Data
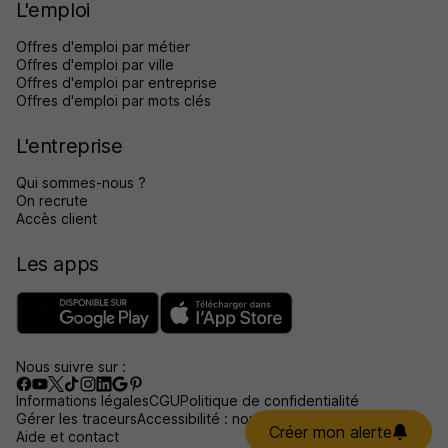
L'emploi
Offres d'emploi par métier
Offres d'emploi par ville
Offres d'emploi par entreprise
Offres d'emploi par mots clés
L'entreprise
Qui sommes-nous ?
On recrute
Accès client
Les apps
Nous suivre sur :
Informations légales
CGU
Politique de confidentialité
Gérer les traceurs
Accessibilité : non conforme
Créer mon alerte
Aide et contact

Work item
Output the records above character for character, but leave each image out.

Solution
L'emploi
Offres d'emploi par métier
Offres d'emploi par ville
Offres d'emploi par entreprise
Offres d'emploi par mots clés
L'entreprise
Qui sommes-nous ?
On recrute
Accès client
Les apps
Nous suivre sur :
Informations légales
CGU
Politique de confidentialité
Gérer les traceurs
Accessibilité : non conforme
Créer mon alerte
Aide et contact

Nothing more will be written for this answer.